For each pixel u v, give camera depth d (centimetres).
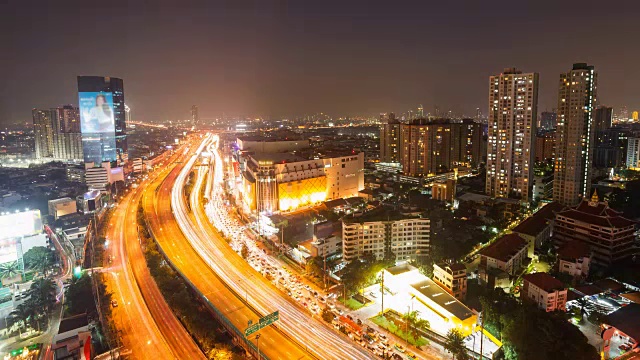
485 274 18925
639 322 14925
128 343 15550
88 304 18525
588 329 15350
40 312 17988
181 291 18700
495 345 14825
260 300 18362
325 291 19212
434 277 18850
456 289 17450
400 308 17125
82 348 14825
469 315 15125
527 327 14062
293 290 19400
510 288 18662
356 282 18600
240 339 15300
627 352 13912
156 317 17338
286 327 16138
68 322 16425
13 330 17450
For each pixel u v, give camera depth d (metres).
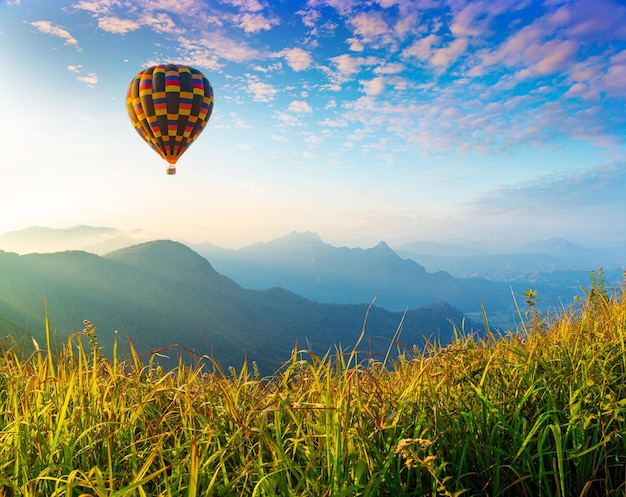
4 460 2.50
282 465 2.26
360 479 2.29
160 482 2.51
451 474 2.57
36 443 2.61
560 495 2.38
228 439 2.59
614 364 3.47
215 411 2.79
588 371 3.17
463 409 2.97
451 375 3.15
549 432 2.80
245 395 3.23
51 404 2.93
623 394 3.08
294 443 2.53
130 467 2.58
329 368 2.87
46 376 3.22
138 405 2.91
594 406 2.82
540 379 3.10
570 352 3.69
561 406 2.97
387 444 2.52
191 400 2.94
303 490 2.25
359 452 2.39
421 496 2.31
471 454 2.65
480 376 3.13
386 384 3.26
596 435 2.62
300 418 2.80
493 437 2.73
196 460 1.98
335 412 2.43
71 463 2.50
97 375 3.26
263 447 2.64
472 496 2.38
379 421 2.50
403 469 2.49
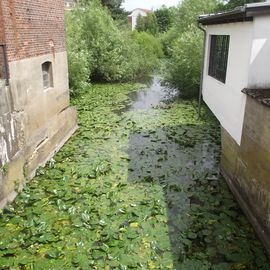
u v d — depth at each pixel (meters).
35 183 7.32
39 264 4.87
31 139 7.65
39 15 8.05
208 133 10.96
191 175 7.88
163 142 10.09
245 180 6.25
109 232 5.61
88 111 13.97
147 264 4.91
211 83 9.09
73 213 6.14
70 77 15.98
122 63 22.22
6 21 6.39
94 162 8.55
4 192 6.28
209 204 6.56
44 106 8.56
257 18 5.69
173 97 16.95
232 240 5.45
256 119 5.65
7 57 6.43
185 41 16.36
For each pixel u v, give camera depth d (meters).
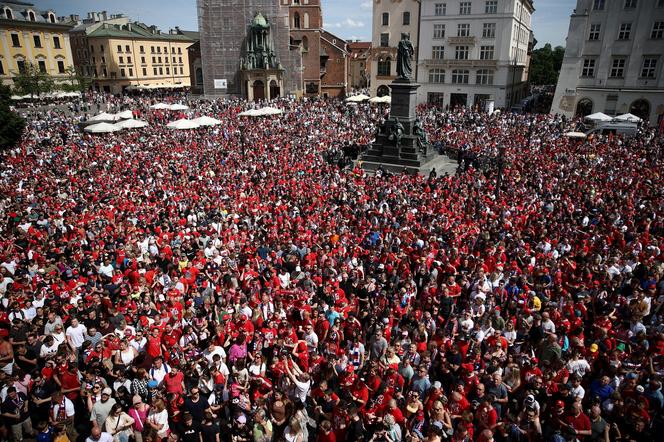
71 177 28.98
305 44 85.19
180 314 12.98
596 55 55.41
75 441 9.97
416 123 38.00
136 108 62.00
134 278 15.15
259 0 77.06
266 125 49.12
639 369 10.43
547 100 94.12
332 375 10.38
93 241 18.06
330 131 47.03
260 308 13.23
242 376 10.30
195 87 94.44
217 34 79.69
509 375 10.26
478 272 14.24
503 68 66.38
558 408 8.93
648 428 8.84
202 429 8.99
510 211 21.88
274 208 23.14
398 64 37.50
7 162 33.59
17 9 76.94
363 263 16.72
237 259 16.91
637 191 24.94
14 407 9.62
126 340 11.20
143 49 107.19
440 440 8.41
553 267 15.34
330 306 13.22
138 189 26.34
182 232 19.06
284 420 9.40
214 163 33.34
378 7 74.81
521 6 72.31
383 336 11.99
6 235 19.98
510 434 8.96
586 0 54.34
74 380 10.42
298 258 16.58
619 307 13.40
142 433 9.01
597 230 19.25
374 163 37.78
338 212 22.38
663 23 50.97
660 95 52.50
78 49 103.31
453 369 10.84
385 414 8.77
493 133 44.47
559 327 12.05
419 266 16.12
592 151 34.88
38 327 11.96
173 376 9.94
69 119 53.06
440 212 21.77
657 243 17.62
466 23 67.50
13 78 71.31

--------

Work order ▸ The reply should be nothing but the number of lines in the entries that include "each".

Task solution ▸ 4